8 décembre 1972 au matin. Le téléphone sonne dans un appartement rue d’Alésia à Paris dans le quatorzième arrondissement. Un homme décroche : « Vous êtes bien Hamchari ? lui demande la voix au bout du fil ; je suis le journaliste italien qui vous a contacté. » À peine le répondant a-t-il confirmé son identité que la bombe dissimulée dans la petite table sur laquelle est posé le combiné explose. Grièvement touché, il est transporté à l’hôpital, mais il a le temps de répondre aux enquêteurs et de raconter comment il a été approché pour une interview quelques jours auparavant. Sa déposition éteint les rumeurs largement relayées par la presse selon laquelle Mahmoud Hamchari, représentant du Fatah et de l’Organisation de libération de la Palestine (OLP) en France depuis 1969, aurait été tué en manipulant des explosifs. Il meurt quelques semaines plus tard, le 9 janvier 1973, des suites de ses blessures. Il est inhumé à Paris, les autorités israéliennes ayant refusé qu’il le soit dans sa terre natale, en Palestine.

La police prétend n’avoir aucune piste, alors que les amis et proches de Hamchari à Paris, dont certains ont été interpellés et interrogés, pointent les commanditaires israéliens de l’attentat. Dans les jours qui suivent, certains journaux français le suggèrent fortement1. Ce que l’on ignore à l’époque c’est l’étroitesse de la collaboration entre services israéliens et européens. Elle est dévoilée pour la première fois par la chercheuse suisse Aviva Guttmann dans son livre Operation Wrath of God : The Secret History of European Intelligence and Mossad’s Assassination Campaign Opération Colère de Dieu. L’histoire secrète des services de renseignement européens dans la campagne d’assassinats du Mossad », non traduit).

Au lendemain de l’attaque contre les Jeux olympiques de Munich en septembre 19722, la première ministre israélienne Golda Meir avait mis en place un groupe chargé d’assassiner, y compris sur le sol de pays considérés comme alliés, les supposés responsables de l’organisation de Septembre noir qui avait revendiqué l’opération. On le savait depuis longtemps, mais les documents inédits du livre vont bien au-delà. Ils révèlent l’existence du groupe dit de Berne mis en place en 1969 par les services secrets européens dans le but d’échanger des informations. Il allait rapidement inclure plusieurs pays occidentaux, dont Israël et les États-Unis3.

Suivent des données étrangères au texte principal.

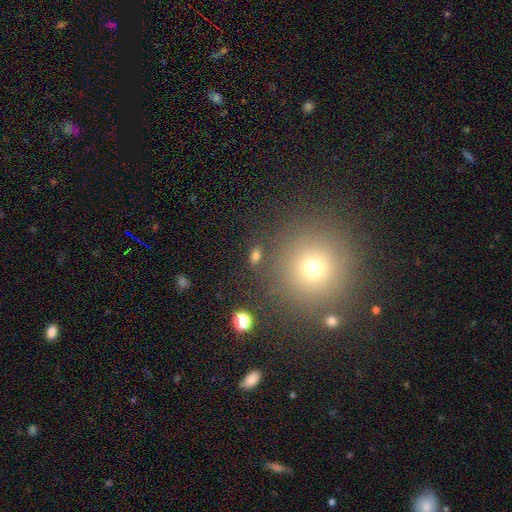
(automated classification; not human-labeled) A smooth galaxy with no disk features (74%) that is in between round and cigar-shaped (76%).

Vote fractions:
- Smooth or featured? smooth: 74% / star or artifact: 18% / featured or disk: 8%
- How rounded? in between: 76% / round: 19% / cigar-shaped: 5%
- Merging? none: 80% / minor disturbance: 10% / merger: 6% / major disturbance: 5%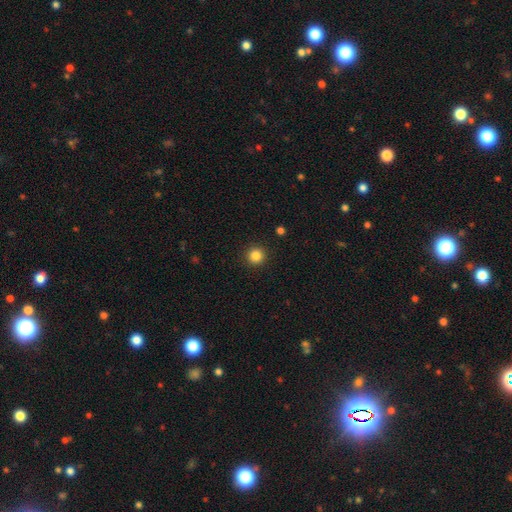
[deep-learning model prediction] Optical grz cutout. It shows a smooth galaxy with no disk features (85%) that is round (95%). Merging: none (92%).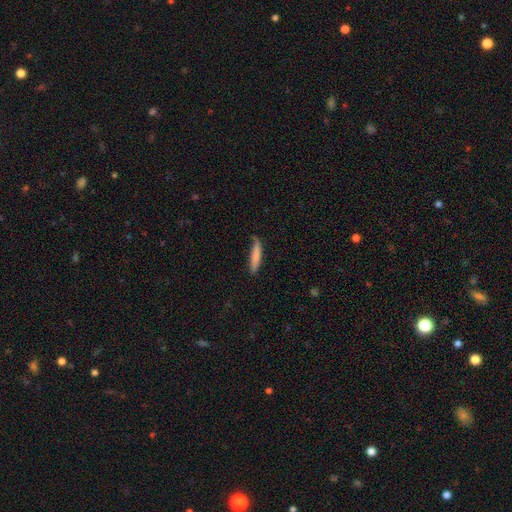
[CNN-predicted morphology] smooth-or-featured: smooth: 75% | featured or disk: 19% | star or artifact: 6%
  how-rounded: cigar-shaped: 88% | in between: 10% | round: 1%
  merging: none: 64% | minor disturbance: 27% | major disturbance: 7% | merger: 2%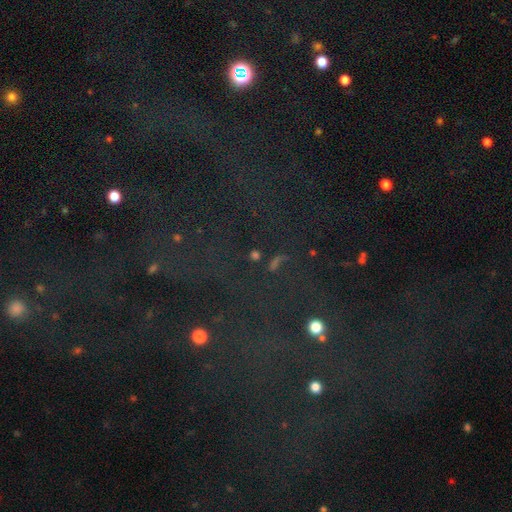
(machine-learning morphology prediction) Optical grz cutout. It shows a star or artifact, not a galaxy (62%).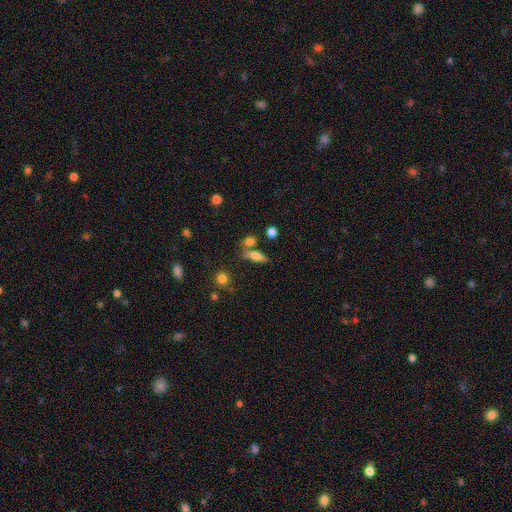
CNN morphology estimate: This is possibly a smooth galaxy (59%). How rounded: possibly in between (48%). Merging: likely none (63%).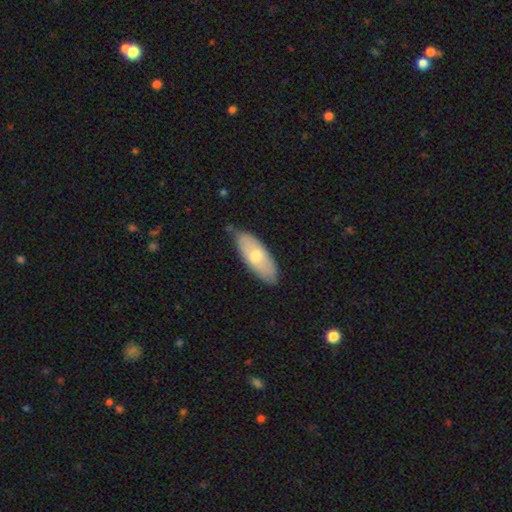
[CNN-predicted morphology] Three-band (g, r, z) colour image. It shows a smooth galaxy with no disk features (64%) that is in between round and cigar-shaped (79%). Merging: none (74%).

Une dizaine d’assassinats en un an

L’autrice explique :

En octobre 1971, explique l’autrice, Israël a suggéré l’ouverture d’un canal de communication crypté pour partager les alertes et les renseignements sur les activités terroristes palestiniennes en Europe. Ce canal envoyait des télégrammes sous le mot de code « Kilowatt ». C’est ainsi qu’un mécanisme de coopération fructueux s’est développé. Kilowatt était utilisé quotidiennement par les agences pour suivre les organisations palestiniennes et partager des informations sur les méthodes opérationnelles des terroristes, les attaques prévues, les acquisitions d’armes et les innovations en matière de techniques terroristes.

Ainsi :

Les informations sur les suspects (principalement en Europe) comprenaient, par exemple, l’hôtel où un terroriste palestinien présumé avait séjourné, les numéros de téléphone qu’il avait appelés, les itinéraires de vol le cas échéant, son adresse, son passeport et toute autre information pertinente pouvant être trouvée.

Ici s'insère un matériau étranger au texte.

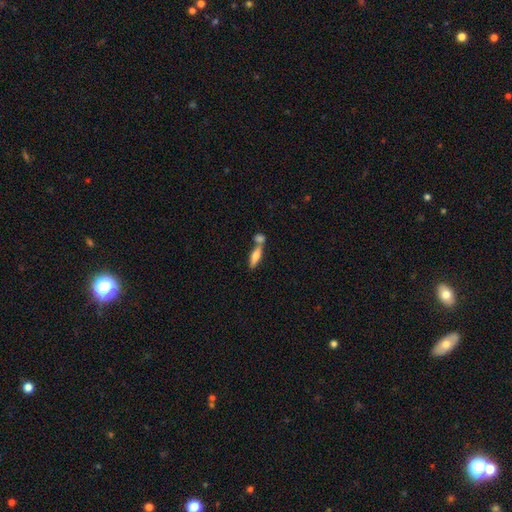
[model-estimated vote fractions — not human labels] A smooth galaxy with no disk features (69%) that is in between round and cigar-shaped (50%).

Vote fractions:
- Smooth or featured? smooth: 69% / featured or disk: 24% / star or artifact: 7%
- How rounded? in between: 50% / cigar-shaped: 47% / round: 3%
- Merging? merger: 45% / none: 43% / minor disturbance: 9% / major disturbance: 3%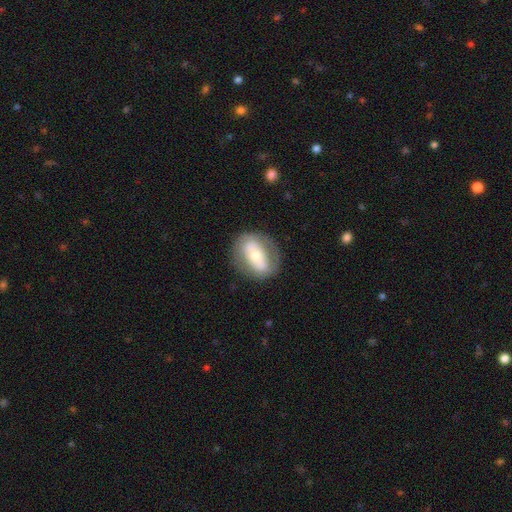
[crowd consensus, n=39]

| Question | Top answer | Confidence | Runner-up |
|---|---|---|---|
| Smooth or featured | smooth | 51% | featured or disk (44%) |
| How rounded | in between | 65% | round (25%) |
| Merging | none | 76% | minor disturbance (19%) |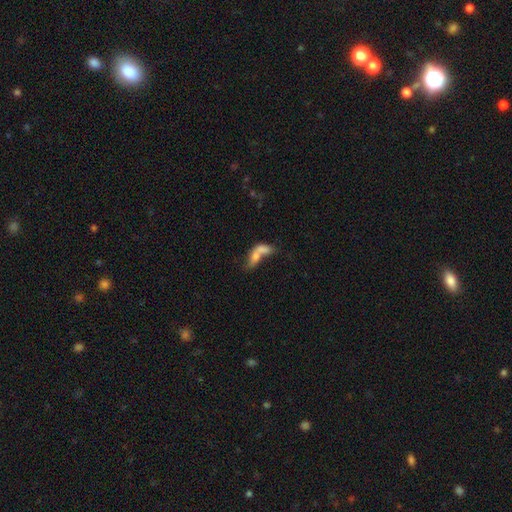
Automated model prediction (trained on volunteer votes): This appears to be a smooth galaxy with no disk features (63%) that is in between round and cigar-shaped (72%). Merging: merger (69%).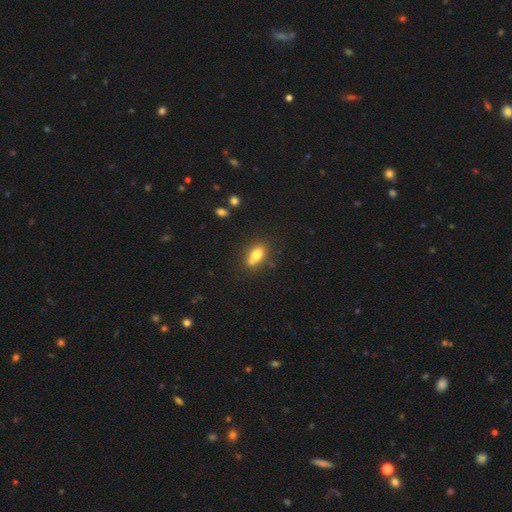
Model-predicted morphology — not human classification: Q: Smooth or featured?
A: smooth (74%); runner-up: featured or disk (17%)
Q: How rounded?
A: in between (78%); runner-up: round (15%)
Q: Merging?
A: none (58%); runner-up: merger (22%)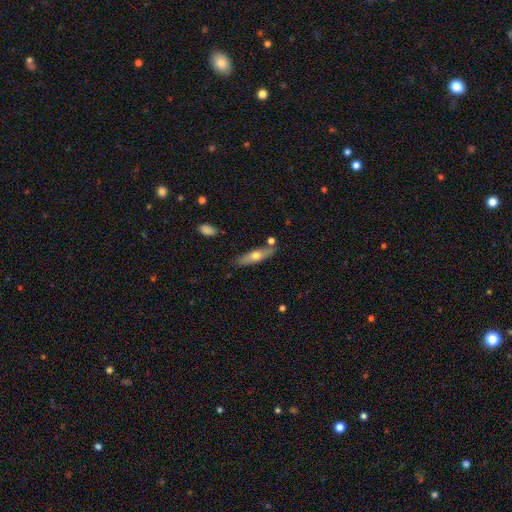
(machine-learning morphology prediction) smooth_or_featured: smooth (p=0.52) [alt: featured or disk p=0.42]
how_rounded: cigar-shaped (p=0.64) [alt: in between p=0.34]
merging: none (p=0.78) [alt: minor disturbance p=0.13]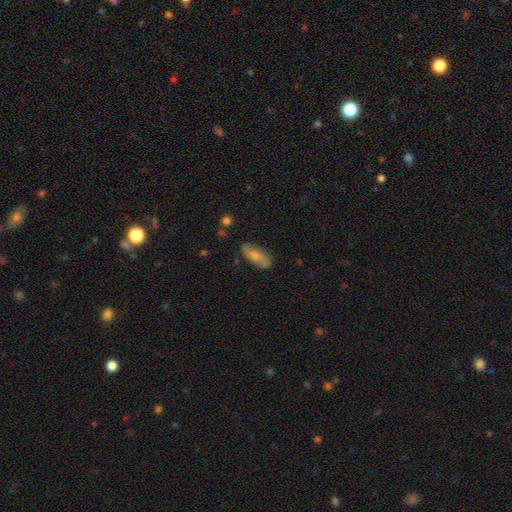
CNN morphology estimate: A smooth galaxy with no disk features (59%) that is in between round and cigar-shaped (79%).

Vote fractions:
- Smooth or featured? smooth: 59% / featured or disk: 34% / star or artifact: 7%
- How rounded? in between: 79% / cigar-shaped: 18% / round: 3%
- Merging? none: 75% / minor disturbance: 18% / major disturbance: 4% / merger: 2%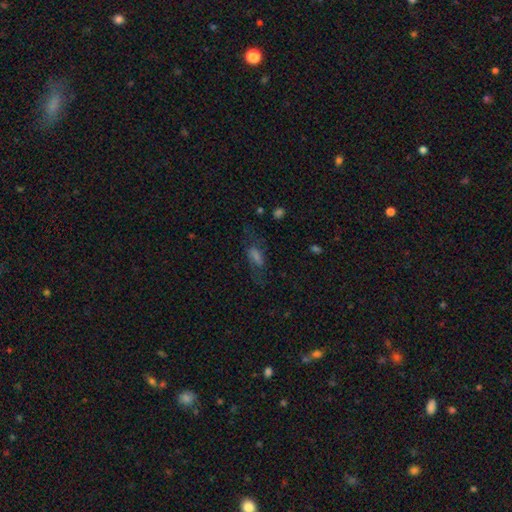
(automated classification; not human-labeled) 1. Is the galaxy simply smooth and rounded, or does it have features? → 42% smooth, 35% featured or disk, 23% star or artifact.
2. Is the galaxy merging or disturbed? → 61% none, 19% minor disturbance, 18% major disturbance, 2% merger.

Donc le Mossad et le Shin Bet recevaient directement des informations sur les cibles qu’ils allaient assassiner, y compris en Europe. Et ils étaient tenus au courant au fur et à mesure du résultat des enquêtes, comme le montrent les télégrammes concernant Hamchari.

En l’espace d’un an, une dizaine d’assassinats se succèderont en Europe, dont trois pour la seule France. Dans l’ordre chronologique : Wael Zouaiter (Italie, 16 octobre 1972) ; Mahmoud Hamchari (France, 9 janvier 1973) ; Hussein Bachir Aboul Kheir (Chypre, 24 janvier 1973) ; Basil Al Koubaisi (France, 6 avril 1973), Zaïd Mouchassi (Grèce, 11 avril 1973) ; Abdel Hadi Nakaa et Abdel Hamid Shibli (Italie, 17 juin 1973) ; Mohammed Boudia (France, 28 juin 1973) et Ahmed Bouchiki (Norvège, 21 juillet 1973). Cette dernière opération fut un fiasco. Bouchiki4 n’était qu’un pauvre serveur marocain qui avait été confondu avec Ali Hassan Salameh, un dirigeant du Fatah, qui sera assassiné à Beyrouth bien plus tard, le 22 janvier 1979.

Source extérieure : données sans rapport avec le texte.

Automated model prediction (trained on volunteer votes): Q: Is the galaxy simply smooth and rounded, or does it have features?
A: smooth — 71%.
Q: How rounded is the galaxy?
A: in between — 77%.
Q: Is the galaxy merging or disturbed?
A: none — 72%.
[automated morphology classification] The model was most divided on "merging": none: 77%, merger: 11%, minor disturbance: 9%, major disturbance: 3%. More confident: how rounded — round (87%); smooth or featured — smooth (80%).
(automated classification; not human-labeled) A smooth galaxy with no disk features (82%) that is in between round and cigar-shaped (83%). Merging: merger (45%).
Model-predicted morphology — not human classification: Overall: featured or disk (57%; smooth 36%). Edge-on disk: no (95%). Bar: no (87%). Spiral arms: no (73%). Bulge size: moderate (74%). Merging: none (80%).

« Contrairement au mythe selon lequel le Mossad serait une force omnipotente, l’agence s’appuyait fortement sur les renseignements européens », précise Aviva Guttmann dans un entretien au quotidien Haaretz5.

Un objectif, liquider l’OLP

L’assassinat de Bouchiki dans le petit village de Lillehammer en Norvège aboutit à l’arrestation de six agents du commando israélien, qui seront condamnés légèrement, avant d’être discrètement libérés sans avoir accompli leur peine. L’enquête aboutit aussi au démantèlement d’un vaste réseau de planques, notamment à Paris, dont se confirmait le rôle de plaque tournante du Mossad. Ces découvertes auraient pu permettre la réouverture des enquêtes sur les assassinats en France de Hamchari, Boudia et Koubaisi ; l’OLP le demanda, les autorités françaises le refusèrent et la coopération avec les services israéliens se poursuivit comme si de rien n’était.

Le prétexte affiché de ces opérations était de poursuivre les responsables de l’attaque contre les Jeux olympiques, mais très vite écrit l’autrice :

il n’était plus nécessaire d’établir un lien direct avec le massacre de Munich. Toute personne reconnue comme un partisan déclaré de la lutte armée palestinienne ou activement impliquée dans la préparation d’attentats terroristes était une cible potentielle pour l’équipe du Mossad.

Dit de manière plus crue, il s’agissait d’éliminer les cadres de l’OLP dans l’espoir absurde de porter un coup fatal à la revendication palestinienne. Et quand l’autrice évoque les personnes « impliquées », que veut-elle dire ?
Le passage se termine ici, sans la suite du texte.